◆ Data items
※ ※ ※

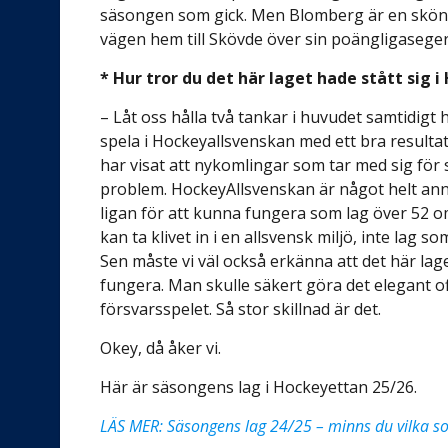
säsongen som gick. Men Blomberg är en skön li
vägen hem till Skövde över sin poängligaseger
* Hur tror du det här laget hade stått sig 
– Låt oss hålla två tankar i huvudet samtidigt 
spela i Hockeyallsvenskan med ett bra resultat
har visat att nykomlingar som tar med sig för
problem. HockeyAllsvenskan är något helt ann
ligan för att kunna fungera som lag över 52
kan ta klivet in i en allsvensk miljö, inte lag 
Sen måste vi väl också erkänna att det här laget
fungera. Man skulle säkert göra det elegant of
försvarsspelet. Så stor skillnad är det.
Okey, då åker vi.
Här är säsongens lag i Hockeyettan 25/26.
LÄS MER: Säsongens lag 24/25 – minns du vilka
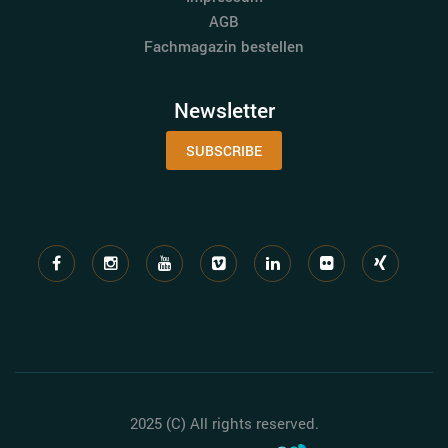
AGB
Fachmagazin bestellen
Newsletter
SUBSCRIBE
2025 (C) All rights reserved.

※ ※ ※

◆ Action item
Copy over exactly the lines above from the one with "Fachmagazin bestellen" to the last, both included, and no others.

◆ Output of the task
Fachmagazin bestellen
Newsletter
SUBSCRIBE
2025 (C) All rights reserved.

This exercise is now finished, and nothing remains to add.